L’analisi. Improcrastinabile necessità di ottimizzare gli acquisti pubblici

Tra le tante funzioni sociali del mercato per le forniture alle pubbliche amministrazioni di ogni ordine e grado nella nazione, certamente spicca la possibilità di poter quantomeno iniziare a competere sui mercati interni, anche quando geografia e logistica non aiutano.

Tra i tanti rischi insiti, invece, nello stesso mercato spiccano certamente quelli della corruzione, della collusione e del clientelismo, che fanno il paio anche con lo spreco di risorse pubbliche.

Era aprile 2019 quando si esultava per il decreto cosiddetto “sblocca-cantieri”. Promosso come la manna dal cielo per liberare fondi pubblici, si diceva, incatenati nelle grinfie di quel caprio espiratorio genericamente detto burocrazia.

Siamo oltre la metà del 2022, i meccanismi sono stati gradualmente implementati e tanto è cambiato nell’economia e nella giustizia reali.

Innanzitutto va detto che con lo sblocca-cantieri si sono estremamente semplificate le procedure di affidamento di appalti, consentendo alla pubblica amministrazione, entro soglie ben più corpose di prima, di procedere ad affidamenti diretti (in alcuni casi senza confronti tra varie offerte) ed a negoziazioni chiuse a pochi partecipanti. Tutto ciò dandone poi evidenza tramite le pubblicazioni sui previsti spazi telematici.

Cosa comporta è presto detto. Se prima dello sblocca-cantieri, spesso, anche la fornitura più modesta del più piccolo e remoto tra i Comuni avveniva dando tempo ed evidenza per consentire la possibilità di partecipare a più operatori possibile (leggasi massima apertura alla concorrenza), ora le cose avvengono sovente molto molto rapidamente…e ristrettamente.

Certo, i costi del personale che si occupava di gare negli uffici pubblici sono stati stroncati. Pare ragionevole però ipotizzare che la spesa pubblica sia complessivamente aumentata, perché gli sconti sono drasticamente diminuiti. Forse anche perché aumenteranno costi di indagini e processi.

Certo, i tempi del fare sono stati falciati. Pare altrettanto ragionevole però ipotizzare che il livello di trasparenza sia stato ridotto (con gli ovvi connessi rischi citati in premessa). D’altro canto è sensazione diffusa, seppur popolare, che con adeguata programmazione e formazione il fare sarebbe comunque spesso avvenuto nei tempi.

=-=-=-=-=

CONSEGNA A
Riporta senza alcuna modifica il passo del testo fornito da "Innanzitutto va detto" a "molto rapidamente…e ristrettamente.".
CONSEGNA B
Elenca i tre rischi che, secondo il testo fornito, spiccano nel mercato delle forniture alle pubbliche amministrazioni.
Le voci non servono in alcun modo per svolgere queste consegne.

=-=-=-=-=

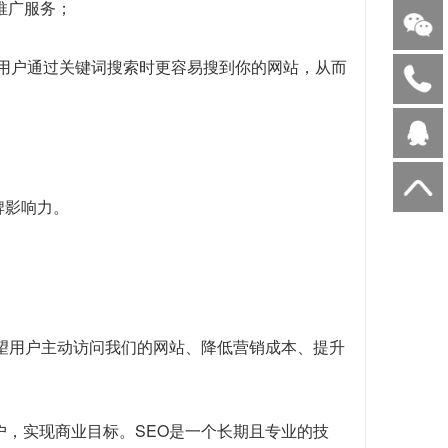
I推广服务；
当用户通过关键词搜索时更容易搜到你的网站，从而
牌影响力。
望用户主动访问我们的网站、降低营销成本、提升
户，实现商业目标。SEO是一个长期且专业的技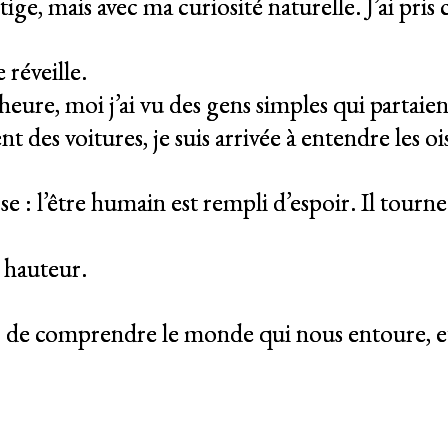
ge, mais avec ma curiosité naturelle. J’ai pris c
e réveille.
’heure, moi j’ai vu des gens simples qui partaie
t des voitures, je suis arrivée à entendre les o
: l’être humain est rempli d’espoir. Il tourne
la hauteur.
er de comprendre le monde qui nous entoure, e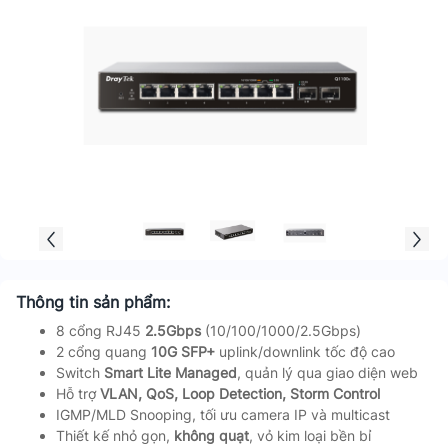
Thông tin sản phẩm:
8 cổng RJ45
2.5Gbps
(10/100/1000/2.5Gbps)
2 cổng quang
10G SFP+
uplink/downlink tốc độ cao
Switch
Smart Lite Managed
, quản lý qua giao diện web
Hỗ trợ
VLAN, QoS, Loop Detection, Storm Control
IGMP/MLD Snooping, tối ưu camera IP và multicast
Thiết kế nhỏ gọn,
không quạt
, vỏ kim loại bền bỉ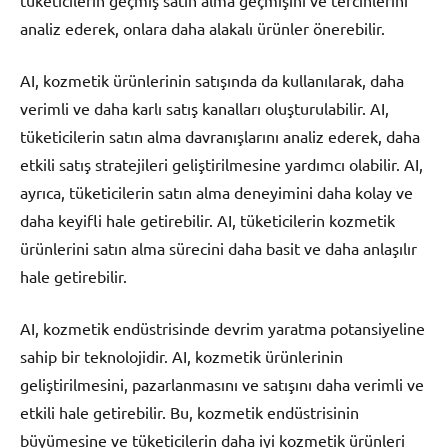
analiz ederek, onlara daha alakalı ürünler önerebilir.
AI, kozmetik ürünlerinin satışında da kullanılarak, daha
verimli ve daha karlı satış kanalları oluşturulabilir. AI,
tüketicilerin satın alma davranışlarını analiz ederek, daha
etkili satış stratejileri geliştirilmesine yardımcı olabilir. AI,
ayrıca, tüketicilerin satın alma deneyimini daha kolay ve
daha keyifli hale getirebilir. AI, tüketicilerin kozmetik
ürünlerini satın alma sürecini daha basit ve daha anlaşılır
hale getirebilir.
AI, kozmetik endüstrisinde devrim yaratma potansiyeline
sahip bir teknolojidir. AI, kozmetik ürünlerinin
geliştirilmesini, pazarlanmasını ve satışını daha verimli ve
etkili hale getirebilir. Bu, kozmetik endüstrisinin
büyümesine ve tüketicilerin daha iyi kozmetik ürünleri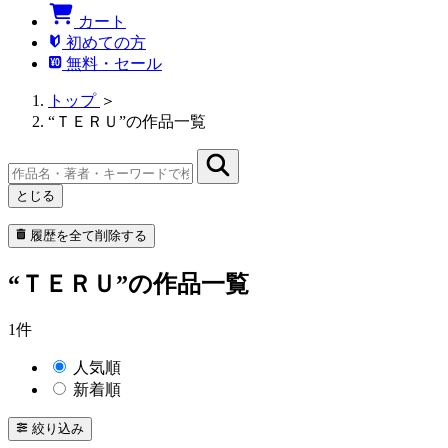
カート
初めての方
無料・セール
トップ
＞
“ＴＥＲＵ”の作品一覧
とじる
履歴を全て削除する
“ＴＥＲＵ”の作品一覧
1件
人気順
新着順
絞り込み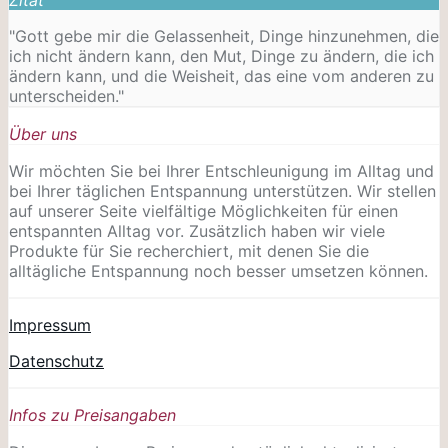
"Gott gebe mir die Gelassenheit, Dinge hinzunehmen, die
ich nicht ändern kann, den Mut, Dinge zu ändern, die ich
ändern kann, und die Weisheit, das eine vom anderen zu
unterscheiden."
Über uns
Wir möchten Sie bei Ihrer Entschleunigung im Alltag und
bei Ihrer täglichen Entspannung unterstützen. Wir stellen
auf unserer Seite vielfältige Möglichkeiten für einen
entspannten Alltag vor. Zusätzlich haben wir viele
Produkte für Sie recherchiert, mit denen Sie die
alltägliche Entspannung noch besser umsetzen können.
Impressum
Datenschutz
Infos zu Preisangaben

=-=-=-=-=

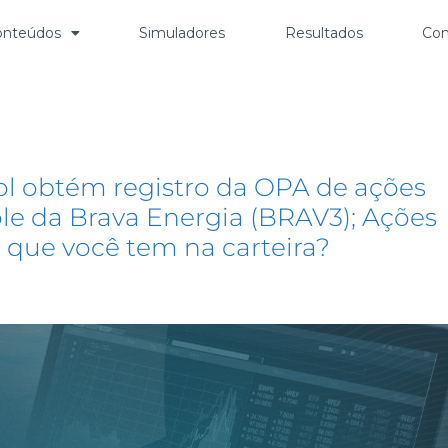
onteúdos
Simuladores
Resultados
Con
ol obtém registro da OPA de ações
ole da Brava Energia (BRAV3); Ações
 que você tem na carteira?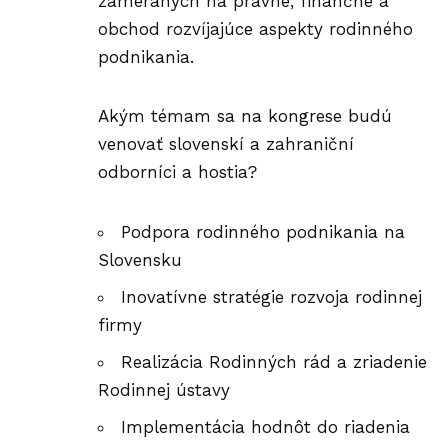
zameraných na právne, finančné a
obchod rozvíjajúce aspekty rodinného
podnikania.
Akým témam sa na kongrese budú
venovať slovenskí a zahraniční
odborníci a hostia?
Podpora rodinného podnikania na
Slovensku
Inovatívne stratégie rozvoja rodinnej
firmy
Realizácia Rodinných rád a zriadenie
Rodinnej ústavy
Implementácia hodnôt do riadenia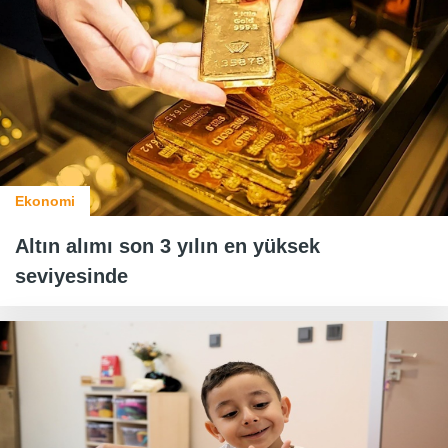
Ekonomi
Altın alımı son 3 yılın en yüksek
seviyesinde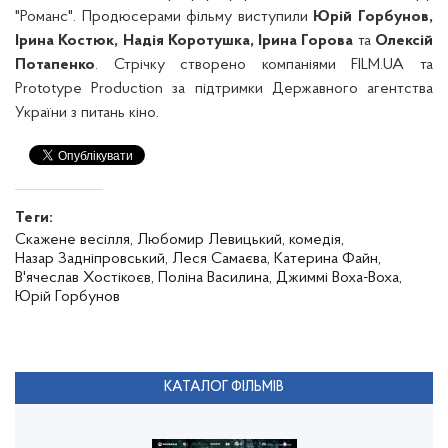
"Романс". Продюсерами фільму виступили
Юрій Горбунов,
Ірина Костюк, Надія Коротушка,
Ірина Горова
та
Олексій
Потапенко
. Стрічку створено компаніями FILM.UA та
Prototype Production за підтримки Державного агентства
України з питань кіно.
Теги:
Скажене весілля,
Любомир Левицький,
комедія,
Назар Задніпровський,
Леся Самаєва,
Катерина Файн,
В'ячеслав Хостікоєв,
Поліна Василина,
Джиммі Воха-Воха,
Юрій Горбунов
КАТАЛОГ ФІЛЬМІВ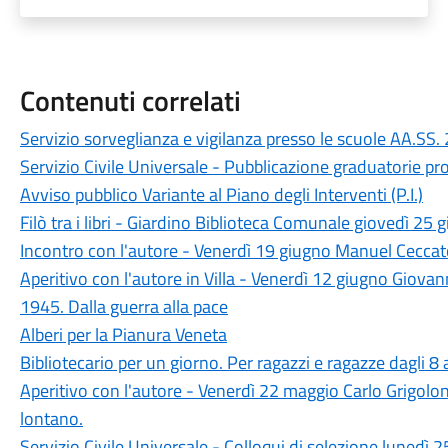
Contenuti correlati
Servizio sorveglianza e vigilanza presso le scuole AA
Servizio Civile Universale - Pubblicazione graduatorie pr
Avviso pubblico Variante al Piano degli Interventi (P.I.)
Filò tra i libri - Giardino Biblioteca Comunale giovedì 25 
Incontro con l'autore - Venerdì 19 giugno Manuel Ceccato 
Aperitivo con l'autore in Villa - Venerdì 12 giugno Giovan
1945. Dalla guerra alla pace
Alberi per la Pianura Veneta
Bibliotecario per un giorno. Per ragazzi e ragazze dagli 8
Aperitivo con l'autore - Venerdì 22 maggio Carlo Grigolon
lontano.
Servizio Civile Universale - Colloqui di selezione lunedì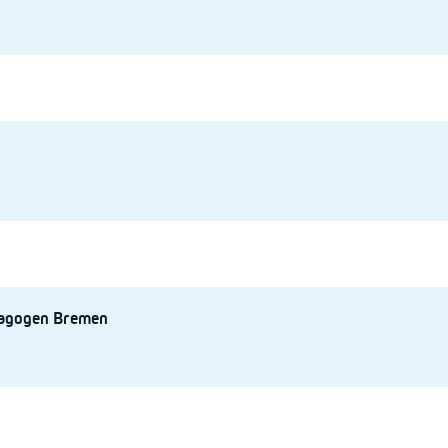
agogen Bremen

=-=-=-=-=

RISPOSTA A
Innanzitutto va detto che con lo sblocca-cantieri si sono estremamente semplificate le procedure di affidamento di appalti, consentendo alla pubblica amministrazione, entro soglie ben più corpose di prima, di procedere ad affidamenti diretti (in alcuni casi senza confronti tra varie offerte) ed a negoziazioni chiuse a pochi partecipanti. Tutto ciò dandone poi evidenza tramite le pubblicazioni sui previsti spazi telematici.

Cosa comporta è presto detto. Se prima dello sblocca-cantieri, spesso, anche la fornitura più modesta del più piccolo e remoto tra i Comuni avveniva dando tempo ed evidenza per consentire la possibilità di partecipare a più operatori possibile (leggasi massima apertura alla concorrenza), ora le cose avvengono sovente molto molto rapidamente…e ristrettamente.

RISPOSTA B
Corruzione, collusione, clientelismo.